Text =>
((

Herpes zoster (HZ) is caused by the reactivation of varicella-zoster virus (VZV) that establishes latency in sensory ganglia after initial infection as varicella. Herpes zoster is a painful and debilitating illness that affects approximately 1 in 3 persons during their lifetime [1]; its morbidity and impacts on quality of life increase with age [2–4]. Although it affects a large number of persons, with an estimated 1 million HZ cases annually in the United States, the causes of VZV reactivation and HZ are not completely known. Older age and immunosuppression are well documented risk factors, attributed to diminished VZV-specific cell-mediated immunity, but they cannot fully explain the epidemiology of HZ [5]. Several other potential risk factors have been evaluated but are unconfirmed or of insufficient prevalence to explain most episodes [5, 6]. Since 2006, a vaccine to prevent HZ has been available and recommended in the United States for use in immune-competent adults age ≥60 years [7, 8]. Other HZ vaccines are currently undergoing development.
An understanding of risk factors for HZ is vitally important. Improved awareness of epidemiological risk factors could help inform mechanistic understanding of VZV reactivation and HZ disease. In the context of HZ vaccines, observational studies of HZ vaccine performance cannot be properly evaluated without recognizing key risk factors to know whether their prevalence is balanced in vaccine recipients and nonrecipients. Furthermore, for unknown reasons, HZ rates have been increasing in the United States for decades [1, 9, 10]. These increases make it impossible to interpret HZ vaccine impact; indeed, HZ increase has made it challenging to interpret long-range clinical vaccine trials because these trials generally use historic controls for long-range follow up [11, 12]. Recognition of key risk factors for HZ could thus make trends interpretable and allow for better assessment of vaccine impact. In addition, a better understanding of these factors may suggest new approaches for prevention and treatment of HZ.

))

Supplied material =>
((

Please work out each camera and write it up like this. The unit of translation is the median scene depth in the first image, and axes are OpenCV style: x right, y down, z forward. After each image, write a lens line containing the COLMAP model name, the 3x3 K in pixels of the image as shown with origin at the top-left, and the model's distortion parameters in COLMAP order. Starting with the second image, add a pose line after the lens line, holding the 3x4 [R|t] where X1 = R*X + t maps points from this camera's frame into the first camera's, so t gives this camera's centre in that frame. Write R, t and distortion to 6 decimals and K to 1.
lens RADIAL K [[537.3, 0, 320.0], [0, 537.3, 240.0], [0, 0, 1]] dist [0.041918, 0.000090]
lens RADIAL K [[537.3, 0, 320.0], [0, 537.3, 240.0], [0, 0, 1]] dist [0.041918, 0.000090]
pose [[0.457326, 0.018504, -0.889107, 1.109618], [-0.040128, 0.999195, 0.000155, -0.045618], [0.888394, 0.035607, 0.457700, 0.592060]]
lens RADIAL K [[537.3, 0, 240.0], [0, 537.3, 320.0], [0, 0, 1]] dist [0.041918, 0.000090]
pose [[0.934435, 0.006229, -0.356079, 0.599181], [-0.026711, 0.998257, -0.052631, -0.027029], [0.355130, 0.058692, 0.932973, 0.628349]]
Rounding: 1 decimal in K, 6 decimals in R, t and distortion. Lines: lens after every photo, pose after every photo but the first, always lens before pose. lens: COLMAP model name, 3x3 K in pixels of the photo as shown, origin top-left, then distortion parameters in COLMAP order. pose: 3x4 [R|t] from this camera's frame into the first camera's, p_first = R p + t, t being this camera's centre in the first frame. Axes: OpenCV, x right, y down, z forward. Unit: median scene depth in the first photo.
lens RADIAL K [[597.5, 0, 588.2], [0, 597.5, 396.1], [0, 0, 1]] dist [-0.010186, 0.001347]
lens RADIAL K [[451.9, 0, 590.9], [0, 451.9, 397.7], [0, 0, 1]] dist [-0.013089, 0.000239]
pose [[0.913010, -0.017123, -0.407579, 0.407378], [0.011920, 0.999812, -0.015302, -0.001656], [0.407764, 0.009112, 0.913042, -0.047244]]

))

Using the information =>
a – Rewrite the paragraph of the herpes zoster text beginning "An understanding of risk factors for HZ" as a bulleted list that keeps its main facts.
b – Translate this sentence from the herpes zoster text into Spanish: "Improved awareness of epidemiological risk factors could help inform mechanistic understanding of VZV reactivation and HZ disease."
c – Extend the herpes zoster text by writing what comes next after its final sentence.
The lines are separate material, unrelated to the herpes zoster text.

Per-task outputs =>
a –
- Understanding risk factors for HZ is vitally important.
- Better awareness of epidemiological risk factors could inform mechanistic understanding of VZV reactivation and HZ disease.
- Observational studies of HZ vaccine performance need key risk factors recognized, so it is known whether their prevalence is balanced between vaccine recipients and nonrecipients.
- HZ rates in the United States have been rising for decades for unknown reasons.
- This rise makes HZ vaccine impact impossible to interpret and complicates long-range clinical vaccine trials, which generally use historic controls for long-range follow-up.
- Recognizing key risk factors could make these trends interpretable and allow better assessment of vaccine impact.
- A better understanding of these factors may suggest new approaches to preventing and treating HZ.

b – Un mejor conocimiento de los factores de riesgo epidemiológicos podría ayudar a fundamentar la comprensión mecanística de la reactivación del VZV y de la enfermedad por HZ.

c –
Although there is an enormous amount of literature relating to HZ risk factors, most studies have explored factors that can be assessed using medical records or administrative data [5, 8]. However, there are many plausible risk factors for HZ for which information would not typically be available in the medical sector. Given the important unknowns relating to HZ risk, we attempt to fill this gap by conducting an analysis of a large array of potential risk factors for HZ that are based on patient self-report.
METHODS
Study
We used a matched case-control study design. Herpes zoster cases were identified through active surveillance among residents of Olmsted County, aged ≥50 years, who had healthcare encounters for HZ with onset of HZ between January 1, 2010 and October 12, 2011. As previously reported [13], cases were identified within 72 hours of diagnosis, based on the International Classification of Diseases, Ninth Revision (ICD-9) codes of 053 using the Rochester Epidemiology Project (REP). The REP uses administrative data to link the diagnostic codes with visits dates, basic demographic and procedure information for persons visiting clinics and hospitals associated with the healthcare providers in the County: ie, Olmsted Medical Center, Mayo Clinic, and Rochester Family Medical Clinic. All cases were confirmed by trained researchers who conducted medical record reviews, applying strict criteria to identify evidence of HZ: ie, documentation of a physician diagnosis of either acute HZ or acute HZ complication accompanied by a description of an acute onset of dermatomal pain and vesicular rash not attributed to other causes.
Controls were selected using ICD-9 codes from REP for residents of Olmsted County who sought non-HZ-related medical care at the same clinic and at the closest time before the HZ-related visit date in the matching case [13]. Controls were matched to case patients by date of birth (<1 year) and sex; intended matching was at least 1:1. Potential controls whose medical records showed evidence of HZ within 3 years of the rash onset date in the matching cases were excluded.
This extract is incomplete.